Django
Django

Reputation: 381

How can I force a child class to assign a unique value to an inherited field?

Say I have a parent class:

Public MustInherit Class ParentClass
    Protected str As String
    Public MustOverride Sub Method()
End Class

And then I have a child class:

Public Class ChildClass
    Inherits ParentClass
    Public Overrides Sub Method()
    End Sub
End Class

At the moment I have no way to ensure that str is assigned a unique value (a value which will be different for each class that inherits ParentClass).

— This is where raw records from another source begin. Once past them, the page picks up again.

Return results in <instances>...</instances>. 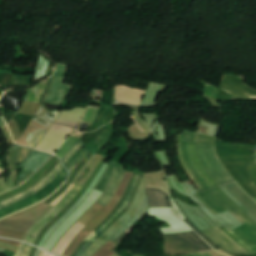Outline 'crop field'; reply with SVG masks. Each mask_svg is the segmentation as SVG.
<instances>
[{
    "label": "crop field",
    "instance_id": "crop-field-36",
    "mask_svg": "<svg viewBox=\"0 0 256 256\" xmlns=\"http://www.w3.org/2000/svg\"><path fill=\"white\" fill-rule=\"evenodd\" d=\"M135 114V119L137 120V122L141 125V127L144 129V131H150L149 128L145 125V123L142 121V119L138 116L137 111H132ZM135 120V122H136ZM136 122L137 126L139 127V129L141 130V132H144L143 129L139 126V124Z\"/></svg>",
    "mask_w": 256,
    "mask_h": 256
},
{
    "label": "crop field",
    "instance_id": "crop-field-6",
    "mask_svg": "<svg viewBox=\"0 0 256 256\" xmlns=\"http://www.w3.org/2000/svg\"><path fill=\"white\" fill-rule=\"evenodd\" d=\"M198 153L202 164L218 185L234 181L219 161L215 146L198 144Z\"/></svg>",
    "mask_w": 256,
    "mask_h": 256
},
{
    "label": "crop field",
    "instance_id": "crop-field-20",
    "mask_svg": "<svg viewBox=\"0 0 256 256\" xmlns=\"http://www.w3.org/2000/svg\"><path fill=\"white\" fill-rule=\"evenodd\" d=\"M86 108H74L71 111H61L56 123L76 127L81 121Z\"/></svg>",
    "mask_w": 256,
    "mask_h": 256
},
{
    "label": "crop field",
    "instance_id": "crop-field-49",
    "mask_svg": "<svg viewBox=\"0 0 256 256\" xmlns=\"http://www.w3.org/2000/svg\"><path fill=\"white\" fill-rule=\"evenodd\" d=\"M89 156H90V155H89ZM89 156H88V157H89ZM88 157H87V158H88ZM87 158H86V159H87ZM86 159H85V160H86ZM85 160H84V161H85ZM84 161H83V162H84ZM71 177H72V176H71Z\"/></svg>",
    "mask_w": 256,
    "mask_h": 256
},
{
    "label": "crop field",
    "instance_id": "crop-field-24",
    "mask_svg": "<svg viewBox=\"0 0 256 256\" xmlns=\"http://www.w3.org/2000/svg\"><path fill=\"white\" fill-rule=\"evenodd\" d=\"M164 251H165V255H180L185 253L196 252L182 245H179L165 237H164Z\"/></svg>",
    "mask_w": 256,
    "mask_h": 256
},
{
    "label": "crop field",
    "instance_id": "crop-field-23",
    "mask_svg": "<svg viewBox=\"0 0 256 256\" xmlns=\"http://www.w3.org/2000/svg\"><path fill=\"white\" fill-rule=\"evenodd\" d=\"M85 226L81 225L77 222V224L71 228L61 239V241L58 243V245L55 247V249L52 251V253L60 255L63 253V251L66 249V247L69 245V243L73 240V238L84 228Z\"/></svg>",
    "mask_w": 256,
    "mask_h": 256
},
{
    "label": "crop field",
    "instance_id": "crop-field-41",
    "mask_svg": "<svg viewBox=\"0 0 256 256\" xmlns=\"http://www.w3.org/2000/svg\"><path fill=\"white\" fill-rule=\"evenodd\" d=\"M97 155H98V154H96V155L94 156V158H95ZM94 158H93V159H94ZM93 159L88 163V165L93 161ZM88 165H87V166H88ZM87 166H86V167H87ZM86 167H85V168H86ZM85 168H84V169H85ZM84 169H83V171H84ZM83 171H82V172H83ZM82 172H81V173H82ZM81 173H80V175H81ZM80 175H79V176H80ZM79 176H78V177H79ZM78 177H77V179H78ZM77 179H76V180H77ZM76 180L74 181V183L76 182Z\"/></svg>",
    "mask_w": 256,
    "mask_h": 256
},
{
    "label": "crop field",
    "instance_id": "crop-field-29",
    "mask_svg": "<svg viewBox=\"0 0 256 256\" xmlns=\"http://www.w3.org/2000/svg\"><path fill=\"white\" fill-rule=\"evenodd\" d=\"M84 146V144L79 140L73 147L68 151L66 156L63 158L62 162L66 166L69 160Z\"/></svg>",
    "mask_w": 256,
    "mask_h": 256
},
{
    "label": "crop field",
    "instance_id": "crop-field-27",
    "mask_svg": "<svg viewBox=\"0 0 256 256\" xmlns=\"http://www.w3.org/2000/svg\"><path fill=\"white\" fill-rule=\"evenodd\" d=\"M124 172H125L124 166L121 164L120 168L116 171L114 177L112 178V180L106 190V193H109L112 195L114 194Z\"/></svg>",
    "mask_w": 256,
    "mask_h": 256
},
{
    "label": "crop field",
    "instance_id": "crop-field-18",
    "mask_svg": "<svg viewBox=\"0 0 256 256\" xmlns=\"http://www.w3.org/2000/svg\"><path fill=\"white\" fill-rule=\"evenodd\" d=\"M148 212V202L146 195L144 197L143 205L140 208L139 212L136 214V216L123 228L121 229L117 234H115L111 240H113L116 243H121L122 240L130 233V231L136 226L137 221H141L144 216Z\"/></svg>",
    "mask_w": 256,
    "mask_h": 256
},
{
    "label": "crop field",
    "instance_id": "crop-field-7",
    "mask_svg": "<svg viewBox=\"0 0 256 256\" xmlns=\"http://www.w3.org/2000/svg\"><path fill=\"white\" fill-rule=\"evenodd\" d=\"M68 174L66 169L64 168L61 173L42 191L32 195L31 197H28L22 201H19L13 205L7 206L0 210V219L15 212L20 209L32 206L41 200H43L45 197H47L49 194H51L53 191H55L67 178Z\"/></svg>",
    "mask_w": 256,
    "mask_h": 256
},
{
    "label": "crop field",
    "instance_id": "crop-field-15",
    "mask_svg": "<svg viewBox=\"0 0 256 256\" xmlns=\"http://www.w3.org/2000/svg\"><path fill=\"white\" fill-rule=\"evenodd\" d=\"M63 165L61 163V161L57 164V166L48 174L46 175L40 182H38L34 187H32L31 189L21 193V194H18L14 197H11L9 199H6L2 202H0V209L7 206V205H10V204H13L19 200H22L38 191H40L41 189H43L45 186H47L59 173L60 171L63 169Z\"/></svg>",
    "mask_w": 256,
    "mask_h": 256
},
{
    "label": "crop field",
    "instance_id": "crop-field-28",
    "mask_svg": "<svg viewBox=\"0 0 256 256\" xmlns=\"http://www.w3.org/2000/svg\"><path fill=\"white\" fill-rule=\"evenodd\" d=\"M90 151L82 149L76 157L69 163V165L66 167L70 172L83 160V158L89 153Z\"/></svg>",
    "mask_w": 256,
    "mask_h": 256
},
{
    "label": "crop field",
    "instance_id": "crop-field-13",
    "mask_svg": "<svg viewBox=\"0 0 256 256\" xmlns=\"http://www.w3.org/2000/svg\"><path fill=\"white\" fill-rule=\"evenodd\" d=\"M52 155L35 151L33 150L30 155L20 164L23 169L20 174V178L17 181V185H20L19 182L26 181L29 179L34 172L39 169Z\"/></svg>",
    "mask_w": 256,
    "mask_h": 256
},
{
    "label": "crop field",
    "instance_id": "crop-field-10",
    "mask_svg": "<svg viewBox=\"0 0 256 256\" xmlns=\"http://www.w3.org/2000/svg\"><path fill=\"white\" fill-rule=\"evenodd\" d=\"M73 128L53 124L36 149L54 153L61 143L69 136Z\"/></svg>",
    "mask_w": 256,
    "mask_h": 256
},
{
    "label": "crop field",
    "instance_id": "crop-field-1",
    "mask_svg": "<svg viewBox=\"0 0 256 256\" xmlns=\"http://www.w3.org/2000/svg\"><path fill=\"white\" fill-rule=\"evenodd\" d=\"M218 155L238 184L252 197H256V187L252 183L248 165L256 164L251 153L232 148L224 144H216ZM256 200V198H255Z\"/></svg>",
    "mask_w": 256,
    "mask_h": 256
},
{
    "label": "crop field",
    "instance_id": "crop-field-35",
    "mask_svg": "<svg viewBox=\"0 0 256 256\" xmlns=\"http://www.w3.org/2000/svg\"><path fill=\"white\" fill-rule=\"evenodd\" d=\"M184 221L190 226L192 227L204 240H206L211 246H213L214 248H216L217 250L221 249L218 246H216L214 243H212L209 239H207L198 229H196L189 220L184 219Z\"/></svg>",
    "mask_w": 256,
    "mask_h": 256
},
{
    "label": "crop field",
    "instance_id": "crop-field-11",
    "mask_svg": "<svg viewBox=\"0 0 256 256\" xmlns=\"http://www.w3.org/2000/svg\"><path fill=\"white\" fill-rule=\"evenodd\" d=\"M228 196L256 222V202L237 183L221 186Z\"/></svg>",
    "mask_w": 256,
    "mask_h": 256
},
{
    "label": "crop field",
    "instance_id": "crop-field-40",
    "mask_svg": "<svg viewBox=\"0 0 256 256\" xmlns=\"http://www.w3.org/2000/svg\"><path fill=\"white\" fill-rule=\"evenodd\" d=\"M73 185V184H72ZM72 185L70 186V188L72 187ZM69 188V189H70ZM69 189L64 193V194H62L54 203H52L51 205H55L68 191H69Z\"/></svg>",
    "mask_w": 256,
    "mask_h": 256
},
{
    "label": "crop field",
    "instance_id": "crop-field-3",
    "mask_svg": "<svg viewBox=\"0 0 256 256\" xmlns=\"http://www.w3.org/2000/svg\"><path fill=\"white\" fill-rule=\"evenodd\" d=\"M189 152H190V158L198 171L199 175L203 178V180H206V183L210 188L216 187V184L213 182L211 177L208 175L206 170L203 168L197 153H196V144L190 143L189 142ZM189 152H188V142L180 141V146H179V153H180V158L181 161L187 170L189 176L193 180V182L196 184V186L201 190H206L209 189L207 184L202 180V178L198 175L196 172L190 158H189Z\"/></svg>",
    "mask_w": 256,
    "mask_h": 256
},
{
    "label": "crop field",
    "instance_id": "crop-field-14",
    "mask_svg": "<svg viewBox=\"0 0 256 256\" xmlns=\"http://www.w3.org/2000/svg\"><path fill=\"white\" fill-rule=\"evenodd\" d=\"M221 89L240 98L256 97V91L249 88L236 76L223 75Z\"/></svg>",
    "mask_w": 256,
    "mask_h": 256
},
{
    "label": "crop field",
    "instance_id": "crop-field-48",
    "mask_svg": "<svg viewBox=\"0 0 256 256\" xmlns=\"http://www.w3.org/2000/svg\"><path fill=\"white\" fill-rule=\"evenodd\" d=\"M63 187H64V186H63ZM63 187H62V188H63ZM62 188H61V189H62ZM61 189H60V190H61ZM60 190H59V191H60ZM59 191H58V192H59ZM48 200H49V199H48ZM45 202H46V201H45Z\"/></svg>",
    "mask_w": 256,
    "mask_h": 256
},
{
    "label": "crop field",
    "instance_id": "crop-field-50",
    "mask_svg": "<svg viewBox=\"0 0 256 256\" xmlns=\"http://www.w3.org/2000/svg\"><path fill=\"white\" fill-rule=\"evenodd\" d=\"M49 256H52V255H49Z\"/></svg>",
    "mask_w": 256,
    "mask_h": 256
},
{
    "label": "crop field",
    "instance_id": "crop-field-39",
    "mask_svg": "<svg viewBox=\"0 0 256 256\" xmlns=\"http://www.w3.org/2000/svg\"><path fill=\"white\" fill-rule=\"evenodd\" d=\"M190 256H211L209 252L189 254Z\"/></svg>",
    "mask_w": 256,
    "mask_h": 256
},
{
    "label": "crop field",
    "instance_id": "crop-field-19",
    "mask_svg": "<svg viewBox=\"0 0 256 256\" xmlns=\"http://www.w3.org/2000/svg\"><path fill=\"white\" fill-rule=\"evenodd\" d=\"M144 91L118 86L116 87L115 99L139 105Z\"/></svg>",
    "mask_w": 256,
    "mask_h": 256
},
{
    "label": "crop field",
    "instance_id": "crop-field-31",
    "mask_svg": "<svg viewBox=\"0 0 256 256\" xmlns=\"http://www.w3.org/2000/svg\"><path fill=\"white\" fill-rule=\"evenodd\" d=\"M98 109L99 108H97V107H89L83 121L93 123V121L95 120V118L97 116Z\"/></svg>",
    "mask_w": 256,
    "mask_h": 256
},
{
    "label": "crop field",
    "instance_id": "crop-field-46",
    "mask_svg": "<svg viewBox=\"0 0 256 256\" xmlns=\"http://www.w3.org/2000/svg\"><path fill=\"white\" fill-rule=\"evenodd\" d=\"M4 172V169L0 168V175Z\"/></svg>",
    "mask_w": 256,
    "mask_h": 256
},
{
    "label": "crop field",
    "instance_id": "crop-field-43",
    "mask_svg": "<svg viewBox=\"0 0 256 256\" xmlns=\"http://www.w3.org/2000/svg\"><path fill=\"white\" fill-rule=\"evenodd\" d=\"M94 155H95V154H94ZM94 155H93V156H94ZM93 156H92V157H93ZM89 161H90V160H89ZM89 161H88V162H89ZM88 162H87V163H88ZM87 163H86V164H87ZM86 164H85V165H86ZM85 165H84V166H85ZM84 166H83V168H84ZM83 168H82V169H83ZM82 169H81V170H82ZM81 170H80V171H81ZM80 171H79V173H80ZM79 173H78V174H79ZM78 174L76 175V177L78 176ZM76 177H75V178H76ZM75 178H74V179H75ZM74 179H73V180H74Z\"/></svg>",
    "mask_w": 256,
    "mask_h": 256
},
{
    "label": "crop field",
    "instance_id": "crop-field-32",
    "mask_svg": "<svg viewBox=\"0 0 256 256\" xmlns=\"http://www.w3.org/2000/svg\"><path fill=\"white\" fill-rule=\"evenodd\" d=\"M30 250L31 246L22 243L15 256H29Z\"/></svg>",
    "mask_w": 256,
    "mask_h": 256
},
{
    "label": "crop field",
    "instance_id": "crop-field-37",
    "mask_svg": "<svg viewBox=\"0 0 256 256\" xmlns=\"http://www.w3.org/2000/svg\"><path fill=\"white\" fill-rule=\"evenodd\" d=\"M205 94L217 99L218 89L208 84Z\"/></svg>",
    "mask_w": 256,
    "mask_h": 256
},
{
    "label": "crop field",
    "instance_id": "crop-field-2",
    "mask_svg": "<svg viewBox=\"0 0 256 256\" xmlns=\"http://www.w3.org/2000/svg\"><path fill=\"white\" fill-rule=\"evenodd\" d=\"M214 214H220L229 210L242 224L250 222L256 223L238 207L220 188H214L196 195Z\"/></svg>",
    "mask_w": 256,
    "mask_h": 256
},
{
    "label": "crop field",
    "instance_id": "crop-field-44",
    "mask_svg": "<svg viewBox=\"0 0 256 256\" xmlns=\"http://www.w3.org/2000/svg\"><path fill=\"white\" fill-rule=\"evenodd\" d=\"M68 187H69V186H68ZM68 187H67V188H68ZM67 188H66V189H67ZM66 189H65L63 192H65ZM63 192H62V193H63ZM62 193H61V194H62ZM61 194H60V195H61ZM60 195H59V196H60ZM59 196H58V197H59ZM56 198H57V197H56ZM56 198H55V199H56ZM55 199H54V200H55ZM54 200H52L51 202H53ZM51 202H50V203H51ZM50 203H49V204H50Z\"/></svg>",
    "mask_w": 256,
    "mask_h": 256
},
{
    "label": "crop field",
    "instance_id": "crop-field-21",
    "mask_svg": "<svg viewBox=\"0 0 256 256\" xmlns=\"http://www.w3.org/2000/svg\"><path fill=\"white\" fill-rule=\"evenodd\" d=\"M149 208L170 207L167 194L159 189L146 188Z\"/></svg>",
    "mask_w": 256,
    "mask_h": 256
},
{
    "label": "crop field",
    "instance_id": "crop-field-16",
    "mask_svg": "<svg viewBox=\"0 0 256 256\" xmlns=\"http://www.w3.org/2000/svg\"><path fill=\"white\" fill-rule=\"evenodd\" d=\"M207 237H209L213 242L223 249L231 253H240V254H250L245 251L242 247L232 241L228 236H226L219 228L210 227L202 231Z\"/></svg>",
    "mask_w": 256,
    "mask_h": 256
},
{
    "label": "crop field",
    "instance_id": "crop-field-33",
    "mask_svg": "<svg viewBox=\"0 0 256 256\" xmlns=\"http://www.w3.org/2000/svg\"><path fill=\"white\" fill-rule=\"evenodd\" d=\"M46 132L45 131H40V132H37L33 138L30 140V142L27 144L28 147H32L34 148V146L37 144V142L40 140V138L43 136V134Z\"/></svg>",
    "mask_w": 256,
    "mask_h": 256
},
{
    "label": "crop field",
    "instance_id": "crop-field-22",
    "mask_svg": "<svg viewBox=\"0 0 256 256\" xmlns=\"http://www.w3.org/2000/svg\"><path fill=\"white\" fill-rule=\"evenodd\" d=\"M13 146L14 148L11 149L8 158L11 172L14 171L15 167L22 161V159L32 151V149L23 146H18L15 143Z\"/></svg>",
    "mask_w": 256,
    "mask_h": 256
},
{
    "label": "crop field",
    "instance_id": "crop-field-4",
    "mask_svg": "<svg viewBox=\"0 0 256 256\" xmlns=\"http://www.w3.org/2000/svg\"><path fill=\"white\" fill-rule=\"evenodd\" d=\"M137 174H138V172H135V173H134V175H133V177H132V179H131V182H130V184H129V186H128V189H127V191H126L124 197L121 199V201L118 203V205L114 208V210L107 216V218H106L100 225H98V226L95 228L96 231L114 215V213L117 211V209H118V208L122 205V203L126 200V198H127L128 194H129V192H130V190H131V187H132V185H133V183H134V180H135ZM139 175H140V173L138 174V176H137V178H136V180H135V183H134V185H133V187H132V190H131V192H130L128 198H127V200L123 203V205L119 208V210L116 212V214H115L106 224H108V223L118 214V212L123 208V206L126 204V202L128 201V199H129V197H130V195H131V193H132V191H133V188H134V186H135V184H136V181H137ZM142 176H143V174L141 173V175H140V177H139V179H138V181H137V184H136V186H135V188H134V191H133V193H132V195H131L129 201H128L127 204L124 206V208L120 211V213H119L108 225L104 224L97 232L94 230V231L86 238L88 241H90V242L93 244V243L96 241V239H97L105 230H107V228H108L110 225H112V224L128 209V207L130 206V204H131L132 201H133V198H134V196H135L136 190H137V188H138V186H139V183H140V181H141ZM105 225H106V226H105ZM104 226H105V227H104ZM103 227H104V228H103ZM102 228H103V229H102ZM101 229H102V230H101ZM100 230H101V231H100ZM99 231H100V232H99ZM98 232L100 233V235H99ZM86 239L80 244V246L77 248V250L73 253L72 256H82V255L85 253V251L92 245V244H91L90 242H88Z\"/></svg>",
    "mask_w": 256,
    "mask_h": 256
},
{
    "label": "crop field",
    "instance_id": "crop-field-47",
    "mask_svg": "<svg viewBox=\"0 0 256 256\" xmlns=\"http://www.w3.org/2000/svg\"><path fill=\"white\" fill-rule=\"evenodd\" d=\"M0 94H2V90H1V88H0Z\"/></svg>",
    "mask_w": 256,
    "mask_h": 256
},
{
    "label": "crop field",
    "instance_id": "crop-field-34",
    "mask_svg": "<svg viewBox=\"0 0 256 256\" xmlns=\"http://www.w3.org/2000/svg\"><path fill=\"white\" fill-rule=\"evenodd\" d=\"M179 139L196 142V133L186 131L179 136Z\"/></svg>",
    "mask_w": 256,
    "mask_h": 256
},
{
    "label": "crop field",
    "instance_id": "crop-field-45",
    "mask_svg": "<svg viewBox=\"0 0 256 256\" xmlns=\"http://www.w3.org/2000/svg\"><path fill=\"white\" fill-rule=\"evenodd\" d=\"M0 244L5 245V246H9V245L3 244V243H0ZM9 247H13V246H9ZM13 248H17V247H13ZM17 249H19V248H17Z\"/></svg>",
    "mask_w": 256,
    "mask_h": 256
},
{
    "label": "crop field",
    "instance_id": "crop-field-12",
    "mask_svg": "<svg viewBox=\"0 0 256 256\" xmlns=\"http://www.w3.org/2000/svg\"><path fill=\"white\" fill-rule=\"evenodd\" d=\"M223 231L247 251L252 254L256 253V228L246 223L234 230L232 234L226 229H223Z\"/></svg>",
    "mask_w": 256,
    "mask_h": 256
},
{
    "label": "crop field",
    "instance_id": "crop-field-9",
    "mask_svg": "<svg viewBox=\"0 0 256 256\" xmlns=\"http://www.w3.org/2000/svg\"><path fill=\"white\" fill-rule=\"evenodd\" d=\"M67 68L68 66L61 64L58 65L44 99L45 102L61 104L65 100L71 88L70 85L63 84Z\"/></svg>",
    "mask_w": 256,
    "mask_h": 256
},
{
    "label": "crop field",
    "instance_id": "crop-field-8",
    "mask_svg": "<svg viewBox=\"0 0 256 256\" xmlns=\"http://www.w3.org/2000/svg\"><path fill=\"white\" fill-rule=\"evenodd\" d=\"M82 186L74 184L71 190L27 232L24 241L34 244L40 230L49 223L80 191Z\"/></svg>",
    "mask_w": 256,
    "mask_h": 256
},
{
    "label": "crop field",
    "instance_id": "crop-field-25",
    "mask_svg": "<svg viewBox=\"0 0 256 256\" xmlns=\"http://www.w3.org/2000/svg\"><path fill=\"white\" fill-rule=\"evenodd\" d=\"M118 166H119V163L111 161V163L108 166V169L105 170V172L101 176L99 182L95 186V189H98V190L104 192L108 183L110 182L112 176L114 175L115 171L117 170Z\"/></svg>",
    "mask_w": 256,
    "mask_h": 256
},
{
    "label": "crop field",
    "instance_id": "crop-field-38",
    "mask_svg": "<svg viewBox=\"0 0 256 256\" xmlns=\"http://www.w3.org/2000/svg\"><path fill=\"white\" fill-rule=\"evenodd\" d=\"M112 198V195H108L103 193L102 196L99 198V200L97 201V203L101 204L102 206H106V204L110 201V199Z\"/></svg>",
    "mask_w": 256,
    "mask_h": 256
},
{
    "label": "crop field",
    "instance_id": "crop-field-5",
    "mask_svg": "<svg viewBox=\"0 0 256 256\" xmlns=\"http://www.w3.org/2000/svg\"><path fill=\"white\" fill-rule=\"evenodd\" d=\"M145 194V179L143 177L138 188L137 194L132 206L127 212L118 219L104 234H102L97 241L87 250L83 256H92L99 248H101L119 229H121L129 220L133 218L135 213L139 210L141 202Z\"/></svg>",
    "mask_w": 256,
    "mask_h": 256
},
{
    "label": "crop field",
    "instance_id": "crop-field-42",
    "mask_svg": "<svg viewBox=\"0 0 256 256\" xmlns=\"http://www.w3.org/2000/svg\"><path fill=\"white\" fill-rule=\"evenodd\" d=\"M41 256H48V253H46V252H42V254H41Z\"/></svg>",
    "mask_w": 256,
    "mask_h": 256
},
{
    "label": "crop field",
    "instance_id": "crop-field-26",
    "mask_svg": "<svg viewBox=\"0 0 256 256\" xmlns=\"http://www.w3.org/2000/svg\"><path fill=\"white\" fill-rule=\"evenodd\" d=\"M47 81H44L43 83L32 87L30 92L28 93L25 101L40 102L43 92H44V89L46 87Z\"/></svg>",
    "mask_w": 256,
    "mask_h": 256
},
{
    "label": "crop field",
    "instance_id": "crop-field-30",
    "mask_svg": "<svg viewBox=\"0 0 256 256\" xmlns=\"http://www.w3.org/2000/svg\"><path fill=\"white\" fill-rule=\"evenodd\" d=\"M79 140L75 137H69L62 145L61 149L58 151L56 155H58L61 159L66 154V152L71 148V146Z\"/></svg>",
    "mask_w": 256,
    "mask_h": 256
},
{
    "label": "crop field",
    "instance_id": "crop-field-17",
    "mask_svg": "<svg viewBox=\"0 0 256 256\" xmlns=\"http://www.w3.org/2000/svg\"><path fill=\"white\" fill-rule=\"evenodd\" d=\"M164 236L196 251L212 249L206 242L199 238L195 232L168 234Z\"/></svg>",
    "mask_w": 256,
    "mask_h": 256
}]
</instances>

Is there any way to force any child classes (even ones that I don't create) to assign str a value, similar to how MustOverride forces the child class to implement Method()? I thought there might a MustAssign keyword but there isn't.

Upvotes: 1

Views: 181

Answers (3)

Pablo Fébolo
Pablo Fébolo

Reputation: 116

Use name Class, ensure the unique value

Public MustInherit Class ParentClass
    Protected str As String = Me.GetType.Name
    Public MustOverride Sub Method()
End Class

Beware, in your solution, there is nothing to prevent two daughters classes with the same initialization.

Upvotes: 1

Django
Django

Reputation: 381

Aha! I think I've reasoned out a way to do this myself.

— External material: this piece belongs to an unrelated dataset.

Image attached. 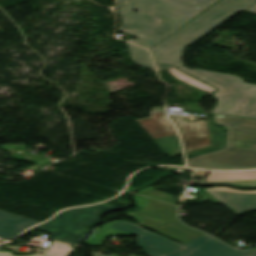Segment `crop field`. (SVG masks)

I will create a protected constructor in ParentClass that takes a String and assign it to the field.

In ParentClass:

Protected Sub New(ByVal s As String)
    Me.str = s
End Sub

Now, every class must implement a constructor that calls the single ParentClass constructor which takes a String.

In ChildClass

Public Sub New()
    MyBase.New("String")
End Sub

This seems to solve my problem.

Is there a better method to solving this problem, or have I hit the nail on the head?

Upvotes: 1

yu_sha
yu_sha

Reputation: 4400

One of the possible patterns is to use a getter function instead of a field. Define it in each of the child classes. It may or may not be what you want.